Le monde du net est, à tous égards, un double monde parallèle et performant, c’est un espace dans lequel le physique quotidien est soustrait et reproduit, annulant l’humanité de l’interlocuteur dont le profil est de plus en plus confondu avec une projection bidimensionnelle qui fige la capacité à se refléter dans l’autre. L’interlocuteur derrière son écran devient moins humain, moins semblable à nous. Il peut être humilié, moqué, annihilé ou réduit à une identité parallèle. Ou, avec la même facilité, transformé en fétiche pour être idolâtré et émulé. Tout devient possible et insignifiant dans la conscience de ceux qui n’ont pas les outils pour reconnaître l’humanité spéculaire, au-delà de l’écran.

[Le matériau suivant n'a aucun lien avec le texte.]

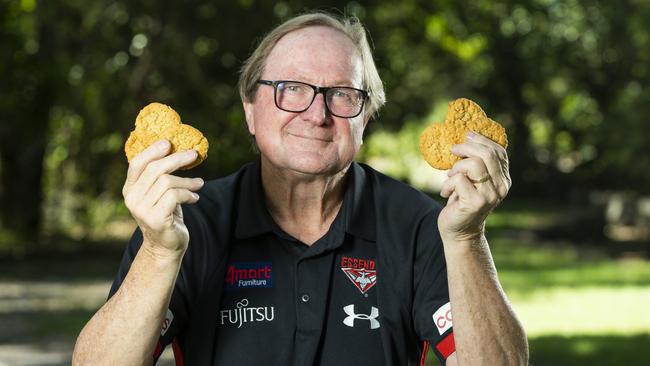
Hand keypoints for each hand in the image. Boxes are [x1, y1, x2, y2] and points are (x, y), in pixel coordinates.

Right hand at [122, 139, 204, 255]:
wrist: (166, 246)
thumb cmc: (166, 215)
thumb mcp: (160, 193)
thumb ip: (161, 175)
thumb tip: (177, 149)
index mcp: (130, 189)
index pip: (137, 163)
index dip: (153, 150)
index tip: (169, 143)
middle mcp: (132, 198)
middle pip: (155, 169)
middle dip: (177, 159)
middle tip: (194, 155)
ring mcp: (141, 210)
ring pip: (167, 182)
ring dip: (187, 181)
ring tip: (198, 185)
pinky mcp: (155, 219)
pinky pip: (174, 196)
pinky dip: (188, 194)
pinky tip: (194, 199)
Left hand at [437, 131, 510, 241]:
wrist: (459, 231)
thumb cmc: (462, 201)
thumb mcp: (472, 179)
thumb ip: (476, 163)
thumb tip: (466, 137)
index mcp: (504, 179)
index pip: (499, 152)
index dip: (482, 140)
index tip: (467, 135)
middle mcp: (502, 187)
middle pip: (487, 154)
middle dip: (467, 148)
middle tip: (453, 150)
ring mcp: (491, 195)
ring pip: (474, 165)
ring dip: (456, 168)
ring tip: (450, 177)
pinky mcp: (477, 202)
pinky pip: (460, 180)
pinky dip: (448, 183)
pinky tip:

«Présence, absence, activité, passivité 
ont changé avec 
l’utilisation 
croissante du web social et du web.»

Mais ceci est un jeu entre projections d’individus réels, qui se déploie sur le web. En d’autres termes, une réalité qui existe dans le virtuel mais qui est, en même temps, une dimension capable d’étendre ses réflexes dans la vie quotidienne du monde tangible. L’action dans l’espace virtuel ne montre pas immédiatement son caractère concret, mais l’acclamation mise en scène, l’exposition au pilori public, créent de nouvelles façons de se percevoir soi-même qui, bien que se déroulant dans l’espace déshumanisé de l’exposition, frappent le sentiment intime de l’individu. Ce dernier incorpore l’expérience virtuelle parmi les constantes de sa vie quotidienne, modifiant la perception de lui-même et des autres.

C’est dans la distorsion linguistique de l’oxymoron «réalité virtuelle» que se révèle la capacité de compression que le monde du net peut exercer sur ce qui est à l’extérieur. La réalité virtuelle est réalité dans une société qui s’est habituée à se déplacer constamment entre les deux dimensions sociales.